-- Exercise requirements --
Render every line of text in the records below as a numbered list, skipping blank lines and leaving out the pictures.
• • • • • • •
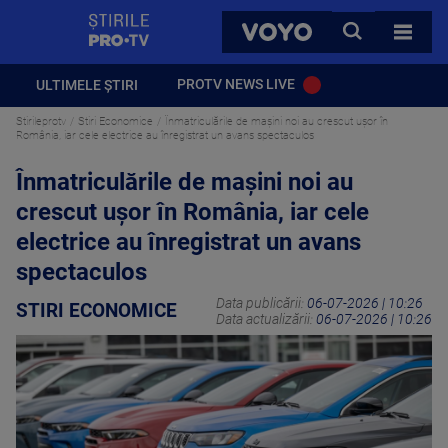
StirilePROTV
CAUTA
VOYO
TOATE 
PROTV NEWS LIVE
ULTIMELE ȘTIRI
Stirileprotv
Stiri Economice
Înmatriculările de mașini noi au crescut ușor în
România, iar cele electrice au înregistrat un avans spectaculos
Înmatriculările de mașini noi au
crescut ușor în România, iar cele
electrice au înregistrat un avans
spectaculos
Data publicării:
06-07-2026 | 10:26
STIRI ECONOMICE
Data actualizării:
06-07-2026 | 10:26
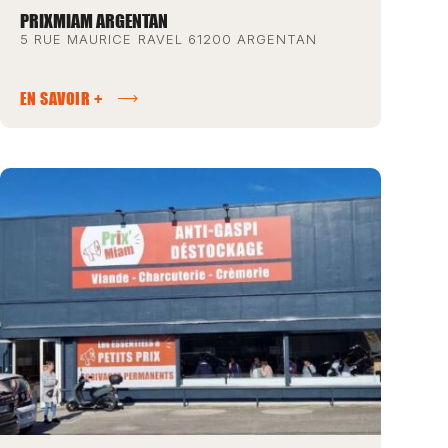
PRIXMIAM ARGENTAN
5 RUE MAURICE RAVEL 61200 ARGENTAN
EN SAVOIR +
• • • • • • •
-- Reply to the exercise --
1. StirilePROTV
2. CAUTA
3. VOYO
4. TOATE 
5. PROTV NEWS LIVE
6. ULTIMELE ȘTIRI
7. Stirileprotv
8. Stiri Economice
9. Înmatriculările de mașini noi au crescut ușor în
10. România, iar cele electrice au înregistrat un avans spectaculos
11. Înmatriculările de mașini noi au
12. crescut ușor în România, iar cele
13. electrice au înregistrat un avans
14. spectaculos
15. Data publicării:
16. 06-07-2026 | 10:26
17. STIRI ECONOMICE
18. Data actualizării:
19. 06-07-2026 | 10:26
20. PRIXMIAM ARGENTAN
21. 5 RUE MAURICE RAVEL 61200 ARGENTAN
22. EN SAVOIR +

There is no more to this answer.